_Activity_: Reproduce the text of every item below line for line, leaving the pictures out of your answer.

[Dataset items]
————————

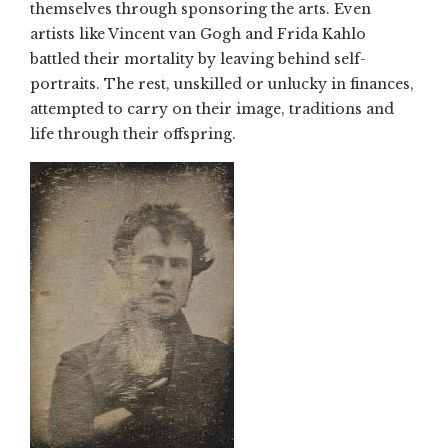
themselves through sponsoring the arts. Even
artists like Vincent van Gogh and Frida Kahlo
battled their mortality by leaving behind self-
portraits. The rest, unskilled or unlucky in finances,
attempted to carry on their image, traditions and
life through their offspring.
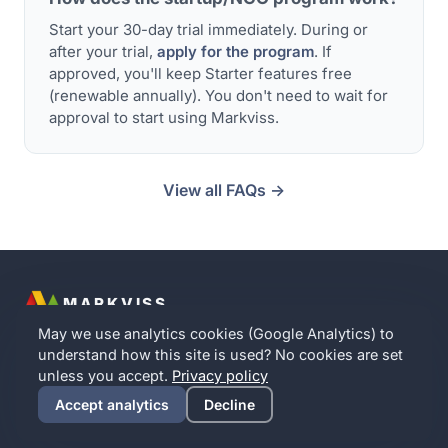
Start your 30-day trial immediately. During or
after your trial,
apply for the program
. If
approved, you'll keep Starter features free
(renewable annually). You don't need to wait for
approval to start using Markviss.
View all FAQs →
MARKVISS
Contact
Partner with us
Implication Intelligence
Privacy
Terms
May we use analytics cookies (Google Analytics) to
Cookie settings
understand how this site is used? No cookies are set
English
·
Norsk
·
Dansk
·
Svenska
unless you accept.
Privacy policy
© 2016–
2026
Markviss · A Norwegian company · Your data
Accept analytics
Decline
stays in the EU · No analytics cookies without your consent.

————————

_Final answer_:
themselves through sponsoring the arts. Even
artists like Vincent van Gogh and Frida Kahlo
battled their mortality by leaving behind self-
portraits. The rest, unskilled or unlucky in finances,
attempted to carry on their image, traditions and
life through their offspring.
Start your 30-day trial immediately. During or
after your trial,
apply for the program
. If
approved, you'll keep Starter features free
(renewable annually). You don't need to wait for
approval to start using Markviss.
View all FAQs →
MARKVISS
Contact
Partner with us
Implication Intelligence
Privacy
Terms
May we use analytics cookies (Google Analytics) to
Cookie settings
understand how this site is used? No cookies are set
English
·
Norsk
·
Dansk
·
Svenska
unless you accept.
Privacy policy
© 2016–
2026
Markviss · A Norwegian company · Your data
Accept analytics
Decline
stays in the EU · No analytics cookies without your consent.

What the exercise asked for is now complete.